◆ Requirement ◆
If a line in the data contains "round", copy it out.

◆ Stored data entries ◆
****

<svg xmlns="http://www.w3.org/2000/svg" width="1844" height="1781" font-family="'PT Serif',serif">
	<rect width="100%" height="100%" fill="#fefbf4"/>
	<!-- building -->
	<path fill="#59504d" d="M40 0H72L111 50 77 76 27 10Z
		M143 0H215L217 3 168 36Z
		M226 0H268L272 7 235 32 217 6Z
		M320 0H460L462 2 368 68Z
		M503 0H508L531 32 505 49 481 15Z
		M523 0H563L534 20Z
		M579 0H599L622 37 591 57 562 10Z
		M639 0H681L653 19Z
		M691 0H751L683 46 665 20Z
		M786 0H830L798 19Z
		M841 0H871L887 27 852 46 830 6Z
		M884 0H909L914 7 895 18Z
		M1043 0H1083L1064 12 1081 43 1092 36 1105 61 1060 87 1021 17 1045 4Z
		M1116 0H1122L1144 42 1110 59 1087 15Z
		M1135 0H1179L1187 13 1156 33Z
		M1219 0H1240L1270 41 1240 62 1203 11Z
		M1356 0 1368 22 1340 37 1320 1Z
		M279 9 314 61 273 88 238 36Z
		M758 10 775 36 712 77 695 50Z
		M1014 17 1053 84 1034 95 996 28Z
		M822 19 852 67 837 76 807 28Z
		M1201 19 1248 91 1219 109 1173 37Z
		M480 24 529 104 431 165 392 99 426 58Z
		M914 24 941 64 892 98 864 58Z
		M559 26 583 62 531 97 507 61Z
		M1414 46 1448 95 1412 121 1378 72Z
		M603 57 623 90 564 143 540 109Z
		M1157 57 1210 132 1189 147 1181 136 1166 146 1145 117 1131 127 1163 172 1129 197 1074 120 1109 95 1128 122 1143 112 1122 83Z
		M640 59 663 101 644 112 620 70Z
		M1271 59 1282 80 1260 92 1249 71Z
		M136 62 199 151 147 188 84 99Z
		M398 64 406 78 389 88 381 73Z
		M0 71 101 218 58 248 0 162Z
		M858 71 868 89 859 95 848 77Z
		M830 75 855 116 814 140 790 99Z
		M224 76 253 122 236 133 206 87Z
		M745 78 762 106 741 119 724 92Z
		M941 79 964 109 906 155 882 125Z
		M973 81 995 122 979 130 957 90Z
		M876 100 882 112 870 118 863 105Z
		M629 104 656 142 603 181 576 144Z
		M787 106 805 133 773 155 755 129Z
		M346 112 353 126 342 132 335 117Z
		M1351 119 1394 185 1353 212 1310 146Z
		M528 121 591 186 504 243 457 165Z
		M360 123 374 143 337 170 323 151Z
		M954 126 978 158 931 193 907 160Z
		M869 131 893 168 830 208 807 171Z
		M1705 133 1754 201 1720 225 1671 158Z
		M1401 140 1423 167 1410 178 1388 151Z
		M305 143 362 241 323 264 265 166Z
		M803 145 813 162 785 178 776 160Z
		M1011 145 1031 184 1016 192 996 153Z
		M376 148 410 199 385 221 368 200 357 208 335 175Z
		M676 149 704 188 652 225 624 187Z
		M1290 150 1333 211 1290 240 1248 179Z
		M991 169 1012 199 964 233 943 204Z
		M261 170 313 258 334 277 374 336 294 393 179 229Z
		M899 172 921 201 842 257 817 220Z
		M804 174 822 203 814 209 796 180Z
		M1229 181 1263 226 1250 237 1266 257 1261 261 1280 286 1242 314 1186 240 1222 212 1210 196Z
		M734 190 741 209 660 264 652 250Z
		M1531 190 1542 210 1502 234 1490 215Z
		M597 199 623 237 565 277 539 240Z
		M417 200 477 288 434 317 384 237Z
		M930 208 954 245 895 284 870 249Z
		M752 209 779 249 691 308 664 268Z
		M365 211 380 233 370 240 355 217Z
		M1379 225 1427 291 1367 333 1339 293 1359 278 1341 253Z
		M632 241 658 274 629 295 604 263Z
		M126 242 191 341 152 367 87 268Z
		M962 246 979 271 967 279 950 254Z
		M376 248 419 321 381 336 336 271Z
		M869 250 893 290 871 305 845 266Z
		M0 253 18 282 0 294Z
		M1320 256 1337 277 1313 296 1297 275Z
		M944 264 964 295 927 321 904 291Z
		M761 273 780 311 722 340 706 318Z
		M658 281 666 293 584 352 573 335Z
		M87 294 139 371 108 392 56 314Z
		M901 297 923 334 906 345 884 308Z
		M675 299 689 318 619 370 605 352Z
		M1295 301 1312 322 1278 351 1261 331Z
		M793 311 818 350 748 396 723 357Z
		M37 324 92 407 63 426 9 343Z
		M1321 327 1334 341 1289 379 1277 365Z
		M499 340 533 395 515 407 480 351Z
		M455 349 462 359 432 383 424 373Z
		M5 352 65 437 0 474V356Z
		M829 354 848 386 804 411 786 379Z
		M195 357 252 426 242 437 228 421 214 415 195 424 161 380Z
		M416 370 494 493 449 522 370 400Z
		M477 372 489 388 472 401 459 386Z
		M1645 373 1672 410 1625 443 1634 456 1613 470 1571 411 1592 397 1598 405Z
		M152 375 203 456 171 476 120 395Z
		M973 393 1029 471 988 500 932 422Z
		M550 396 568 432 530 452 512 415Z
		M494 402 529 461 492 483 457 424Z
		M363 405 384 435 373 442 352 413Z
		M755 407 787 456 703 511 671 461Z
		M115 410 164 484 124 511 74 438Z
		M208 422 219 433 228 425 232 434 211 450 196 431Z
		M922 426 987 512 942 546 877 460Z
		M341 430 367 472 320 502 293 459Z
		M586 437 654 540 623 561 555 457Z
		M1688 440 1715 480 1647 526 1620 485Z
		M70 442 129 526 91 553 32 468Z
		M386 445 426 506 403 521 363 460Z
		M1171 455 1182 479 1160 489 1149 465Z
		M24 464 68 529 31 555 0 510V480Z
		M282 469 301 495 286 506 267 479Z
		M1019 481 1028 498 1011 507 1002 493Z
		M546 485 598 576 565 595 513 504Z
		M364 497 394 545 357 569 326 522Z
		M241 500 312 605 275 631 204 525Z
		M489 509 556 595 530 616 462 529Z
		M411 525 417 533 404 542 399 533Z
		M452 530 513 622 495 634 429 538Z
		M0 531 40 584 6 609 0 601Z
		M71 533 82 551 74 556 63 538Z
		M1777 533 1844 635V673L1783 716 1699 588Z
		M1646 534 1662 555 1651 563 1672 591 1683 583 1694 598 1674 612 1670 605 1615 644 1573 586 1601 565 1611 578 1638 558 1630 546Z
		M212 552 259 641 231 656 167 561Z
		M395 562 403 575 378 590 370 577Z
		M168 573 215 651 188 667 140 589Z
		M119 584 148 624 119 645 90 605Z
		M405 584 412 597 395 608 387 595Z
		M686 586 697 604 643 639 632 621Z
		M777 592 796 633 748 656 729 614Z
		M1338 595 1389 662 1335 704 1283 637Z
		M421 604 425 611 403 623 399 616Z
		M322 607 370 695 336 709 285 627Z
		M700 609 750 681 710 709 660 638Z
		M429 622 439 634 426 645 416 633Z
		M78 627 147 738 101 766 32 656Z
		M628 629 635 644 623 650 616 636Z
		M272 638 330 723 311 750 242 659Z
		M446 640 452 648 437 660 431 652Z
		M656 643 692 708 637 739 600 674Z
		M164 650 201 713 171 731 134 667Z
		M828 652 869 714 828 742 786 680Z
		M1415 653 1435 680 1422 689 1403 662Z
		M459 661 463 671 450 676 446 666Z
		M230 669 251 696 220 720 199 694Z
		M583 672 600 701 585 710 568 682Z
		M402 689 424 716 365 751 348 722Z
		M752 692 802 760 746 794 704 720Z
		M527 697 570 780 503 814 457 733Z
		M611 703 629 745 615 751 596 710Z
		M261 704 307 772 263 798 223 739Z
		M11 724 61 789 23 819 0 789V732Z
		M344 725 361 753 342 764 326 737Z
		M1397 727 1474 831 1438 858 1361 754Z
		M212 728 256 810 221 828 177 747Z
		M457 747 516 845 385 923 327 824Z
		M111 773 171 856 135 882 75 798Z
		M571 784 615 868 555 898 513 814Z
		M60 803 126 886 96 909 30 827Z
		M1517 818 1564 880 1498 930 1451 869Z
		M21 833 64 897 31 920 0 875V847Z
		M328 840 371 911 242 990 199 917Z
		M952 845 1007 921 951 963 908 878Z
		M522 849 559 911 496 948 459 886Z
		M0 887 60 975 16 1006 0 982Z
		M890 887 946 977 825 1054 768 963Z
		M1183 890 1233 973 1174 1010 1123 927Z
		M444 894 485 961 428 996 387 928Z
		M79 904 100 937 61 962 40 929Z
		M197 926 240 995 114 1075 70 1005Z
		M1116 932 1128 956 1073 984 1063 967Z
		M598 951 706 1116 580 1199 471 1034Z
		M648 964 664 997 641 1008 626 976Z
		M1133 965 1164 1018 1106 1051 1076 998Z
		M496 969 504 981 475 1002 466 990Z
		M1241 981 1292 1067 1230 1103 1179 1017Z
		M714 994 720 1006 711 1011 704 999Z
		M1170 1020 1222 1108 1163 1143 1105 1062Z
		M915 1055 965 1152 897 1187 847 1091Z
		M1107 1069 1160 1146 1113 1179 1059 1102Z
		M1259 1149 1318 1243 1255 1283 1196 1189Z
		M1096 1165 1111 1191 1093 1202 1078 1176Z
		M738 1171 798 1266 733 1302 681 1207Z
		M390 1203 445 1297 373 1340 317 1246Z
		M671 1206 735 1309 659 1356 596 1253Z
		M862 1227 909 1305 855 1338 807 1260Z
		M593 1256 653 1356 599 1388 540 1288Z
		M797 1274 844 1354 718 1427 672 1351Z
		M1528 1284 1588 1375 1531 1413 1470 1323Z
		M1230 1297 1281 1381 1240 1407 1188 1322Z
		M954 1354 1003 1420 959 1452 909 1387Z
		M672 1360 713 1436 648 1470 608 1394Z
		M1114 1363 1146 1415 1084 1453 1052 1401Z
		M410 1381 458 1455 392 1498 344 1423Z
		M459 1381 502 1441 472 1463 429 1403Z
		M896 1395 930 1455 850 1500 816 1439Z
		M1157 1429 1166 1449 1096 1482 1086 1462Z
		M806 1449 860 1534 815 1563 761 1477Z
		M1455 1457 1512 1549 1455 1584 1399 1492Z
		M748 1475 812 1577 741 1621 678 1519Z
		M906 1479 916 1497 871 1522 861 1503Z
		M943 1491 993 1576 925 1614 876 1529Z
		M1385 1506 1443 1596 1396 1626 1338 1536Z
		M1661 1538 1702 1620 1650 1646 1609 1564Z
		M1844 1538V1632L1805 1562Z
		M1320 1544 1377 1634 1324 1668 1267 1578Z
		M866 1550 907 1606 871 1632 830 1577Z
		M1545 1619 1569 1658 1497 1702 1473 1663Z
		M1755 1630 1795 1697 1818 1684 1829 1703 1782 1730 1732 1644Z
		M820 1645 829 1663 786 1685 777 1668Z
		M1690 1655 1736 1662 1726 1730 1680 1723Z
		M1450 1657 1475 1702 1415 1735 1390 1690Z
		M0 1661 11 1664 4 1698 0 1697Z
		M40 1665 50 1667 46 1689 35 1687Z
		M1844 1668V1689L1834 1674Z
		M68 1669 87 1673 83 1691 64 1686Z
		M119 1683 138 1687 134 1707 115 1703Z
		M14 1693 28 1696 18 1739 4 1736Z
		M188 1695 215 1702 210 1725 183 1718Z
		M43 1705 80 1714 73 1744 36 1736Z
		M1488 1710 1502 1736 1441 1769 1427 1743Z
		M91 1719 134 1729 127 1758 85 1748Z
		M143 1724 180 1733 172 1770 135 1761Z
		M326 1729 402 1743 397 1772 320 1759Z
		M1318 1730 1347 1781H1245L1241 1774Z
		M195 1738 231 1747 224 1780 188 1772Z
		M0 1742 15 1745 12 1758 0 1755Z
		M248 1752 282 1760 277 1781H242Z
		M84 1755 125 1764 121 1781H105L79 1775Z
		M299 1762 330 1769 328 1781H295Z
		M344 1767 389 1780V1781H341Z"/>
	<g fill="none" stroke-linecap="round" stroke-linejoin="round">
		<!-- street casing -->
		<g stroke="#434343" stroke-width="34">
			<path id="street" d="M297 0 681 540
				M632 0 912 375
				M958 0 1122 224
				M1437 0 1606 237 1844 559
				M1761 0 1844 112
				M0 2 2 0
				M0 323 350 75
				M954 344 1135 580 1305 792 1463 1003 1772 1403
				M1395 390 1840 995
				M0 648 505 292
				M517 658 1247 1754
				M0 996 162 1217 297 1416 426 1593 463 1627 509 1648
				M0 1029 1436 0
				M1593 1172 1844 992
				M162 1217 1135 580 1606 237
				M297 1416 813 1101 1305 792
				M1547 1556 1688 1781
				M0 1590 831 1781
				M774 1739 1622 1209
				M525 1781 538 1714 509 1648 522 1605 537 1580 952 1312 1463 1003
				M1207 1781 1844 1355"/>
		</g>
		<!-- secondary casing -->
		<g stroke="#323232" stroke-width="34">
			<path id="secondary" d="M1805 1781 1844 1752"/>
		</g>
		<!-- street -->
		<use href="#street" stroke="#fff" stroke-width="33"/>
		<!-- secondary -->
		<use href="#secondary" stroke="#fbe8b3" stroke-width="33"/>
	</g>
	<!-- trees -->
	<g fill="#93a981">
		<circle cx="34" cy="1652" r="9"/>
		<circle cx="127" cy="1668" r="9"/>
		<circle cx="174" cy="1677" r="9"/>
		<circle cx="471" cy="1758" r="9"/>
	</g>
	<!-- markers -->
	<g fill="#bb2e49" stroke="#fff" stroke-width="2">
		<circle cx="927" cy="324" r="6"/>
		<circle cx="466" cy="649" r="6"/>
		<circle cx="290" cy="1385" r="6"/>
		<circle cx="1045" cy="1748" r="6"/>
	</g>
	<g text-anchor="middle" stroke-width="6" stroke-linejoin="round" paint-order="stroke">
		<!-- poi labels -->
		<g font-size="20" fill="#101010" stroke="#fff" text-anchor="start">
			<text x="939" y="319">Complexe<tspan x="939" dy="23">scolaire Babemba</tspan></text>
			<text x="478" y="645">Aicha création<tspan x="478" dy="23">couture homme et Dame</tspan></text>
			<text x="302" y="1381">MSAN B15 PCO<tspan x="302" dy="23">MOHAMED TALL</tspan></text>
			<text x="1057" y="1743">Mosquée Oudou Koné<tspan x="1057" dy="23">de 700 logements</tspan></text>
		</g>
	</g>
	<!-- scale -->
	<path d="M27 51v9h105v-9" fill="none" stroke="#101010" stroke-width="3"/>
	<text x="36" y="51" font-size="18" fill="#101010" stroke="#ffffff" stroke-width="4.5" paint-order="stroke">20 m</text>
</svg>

****

◆ Answer below ◆
	<g fill="none" stroke-linecap="round" stroke-linejoin="round">
	<g text-anchor="middle" stroke-width="6" stroke-linejoin="round" paint-order="stroke">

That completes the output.